# Where I live in Mexico, How I live, & What it costs



## Isla Verde (Oct 19, 2011)

Inquiring minds want to know, in particular, Travlin' Shoes  .


----------



## Anonimo (Apr 8, 2012)

O.k. Tell us.


----------



## vantexan (Sep 4, 2011)

Here's an idea. Make this thread a sticky, remove all posts(including this one) that aren't specific to the thread i.e. all posts that don't specifically answer the title of the thread. No snarky remarks, no "my area is better than your's", no pontificating about the choices one makes in life, no 27 pages to get 15 or 20 good posts.
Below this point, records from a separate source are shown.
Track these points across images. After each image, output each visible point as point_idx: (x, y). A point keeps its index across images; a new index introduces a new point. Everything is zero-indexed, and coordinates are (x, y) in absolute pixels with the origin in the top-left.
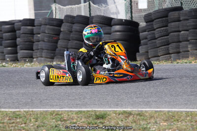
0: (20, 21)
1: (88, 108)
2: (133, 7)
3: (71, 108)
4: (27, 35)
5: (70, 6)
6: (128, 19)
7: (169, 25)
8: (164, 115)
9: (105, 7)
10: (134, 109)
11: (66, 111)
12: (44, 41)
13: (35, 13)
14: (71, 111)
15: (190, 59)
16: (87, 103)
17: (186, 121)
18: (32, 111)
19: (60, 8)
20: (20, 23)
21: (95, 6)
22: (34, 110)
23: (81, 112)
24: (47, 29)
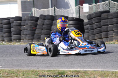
0: (13, 18)
1: (54, 68)
2: (80, 11)
3: (44, 68)
4: (17, 26)
5: (43, 10)
6: (77, 17)
7: (102, 21)
8: (99, 73)
9: (64, 10)
10: (81, 70)
11: (41, 70)
12: (27, 30)
13: (22, 13)
14: (44, 70)
15: (114, 41)
16: (53, 66)
17: (112, 76)
18: (21, 70)
19: (37, 10)
20: (13, 19)
21: (58, 9)
22: (22, 69)
23: (50, 70)
24: (29, 23)
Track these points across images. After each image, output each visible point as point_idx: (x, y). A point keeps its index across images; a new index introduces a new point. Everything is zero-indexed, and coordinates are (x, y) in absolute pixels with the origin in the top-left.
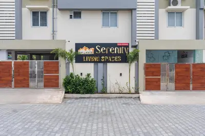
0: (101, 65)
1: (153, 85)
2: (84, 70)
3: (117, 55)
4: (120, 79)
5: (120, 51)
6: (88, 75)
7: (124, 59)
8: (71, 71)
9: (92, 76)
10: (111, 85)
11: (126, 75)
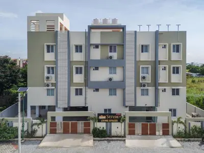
0: (109, 123)
1: (132, 133)
2: (101, 126)
3: (116, 119)
4: (117, 130)
5: (117, 117)
6: (103, 128)
7: (119, 120)
8: (96, 126)
9: (105, 128)
10: (114, 132)
11: (120, 128)
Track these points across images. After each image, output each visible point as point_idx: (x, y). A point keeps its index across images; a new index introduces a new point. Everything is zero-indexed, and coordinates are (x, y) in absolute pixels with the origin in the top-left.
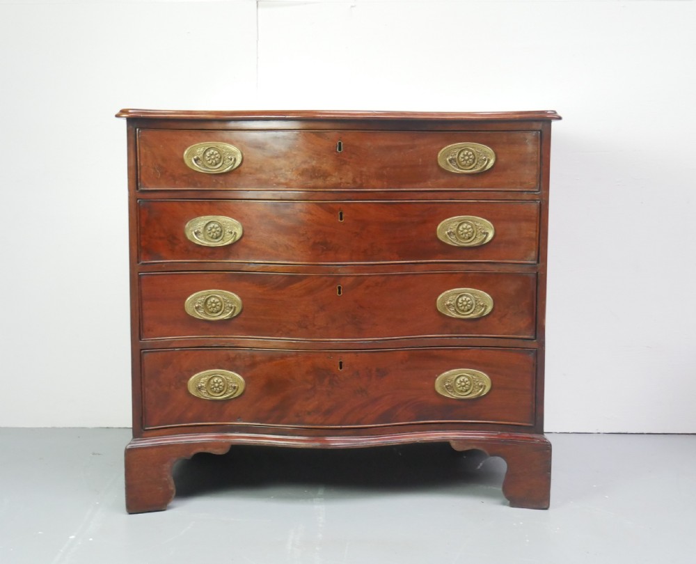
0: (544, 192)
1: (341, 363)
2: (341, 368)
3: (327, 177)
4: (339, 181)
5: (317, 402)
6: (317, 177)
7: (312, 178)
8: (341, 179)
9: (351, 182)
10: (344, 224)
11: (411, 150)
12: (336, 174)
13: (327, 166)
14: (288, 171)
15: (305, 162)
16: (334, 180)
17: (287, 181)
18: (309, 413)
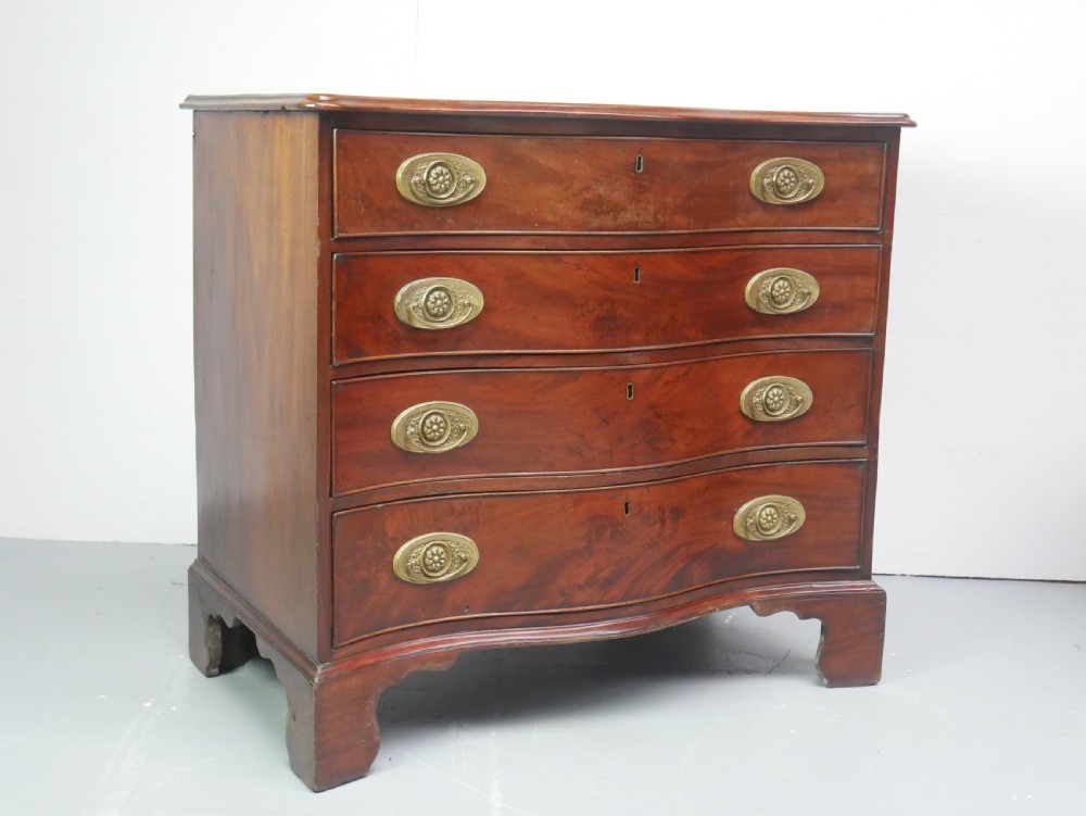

If people are serious about helping others then a good start is showing what's possible and where it's possible at.


----------



## chicois8 (Aug 8, 2009)

Maybe if his first post on the other thread had been posted here with the new post name..........


I'm new here...Have read through all 27 pages of comments and decided to join the EpatForum.

Glad to see a few recent posts. The Thread was started so long ago I was afraid there wouldn't be anything recent here.

This is the only Thread I've read so far. It gets kind of side-tracked and goofy at times (two electric meters, etc.), but I can deal with that because it has some really great information, too.

Having lost my mom 6 months ago after taking care of her the better part of 3 years, I'm ready for a change! I have no wife or kids and am ready for some new adventure.

I think a new life, in a new country, would be a good thing! I lived in Germany a couple years around 1970, so I know things are different in other places, and I think I still can adapt to that. I wish I'd paid more attention to my Spanish teachers though!

Income requirements, and what people actually live on, seem to be all over the place. I've seen Mexican government guidelines from $1,500.00 to $2,500.00 to qualify for a visa.

My Social Security is very little, about $1,000.00 US. However, I have other assets and a house I could rent out (but would rather sell). Do the authorities look at that, and how long it would carry you?

This is not going to be a fast move. I have decided I need to find a place I'm comfortable with, climate-wise and socially, too. Living in Nevada, I'm used to the dry heat of the desert, and while the lowland coastal areas are enticing, I'm fearful of the humidity. The highland cities are beautiful, but I worry about freezing to death at 75 degrees! I don't know about the deserts of the northern part of the country...do I need to be mindful of the drug trafficing, etc. 

I've thought of buying a van or motor home to check out the different areas of Mexico, but the inexpensive, luxurious bus system sounds like it might be a much better option. Probably less expensive, certainly less stressful, and I can always rent a car if I need to go someplace they don't.

However, I just happened to think I have a dog that probably couldn't ride the bus.

Long post, lots of uncertainty.

I would welcome any and all comments on the issues I've brought up.


----------



## sparks (Jun 17, 2007)

Isla Verde said:


> Inquiring minds want to know, in particular, Travlin' Shoes  .


Didn't work out so well. Maybe rephrase like Travlin' Shoes asked it


----------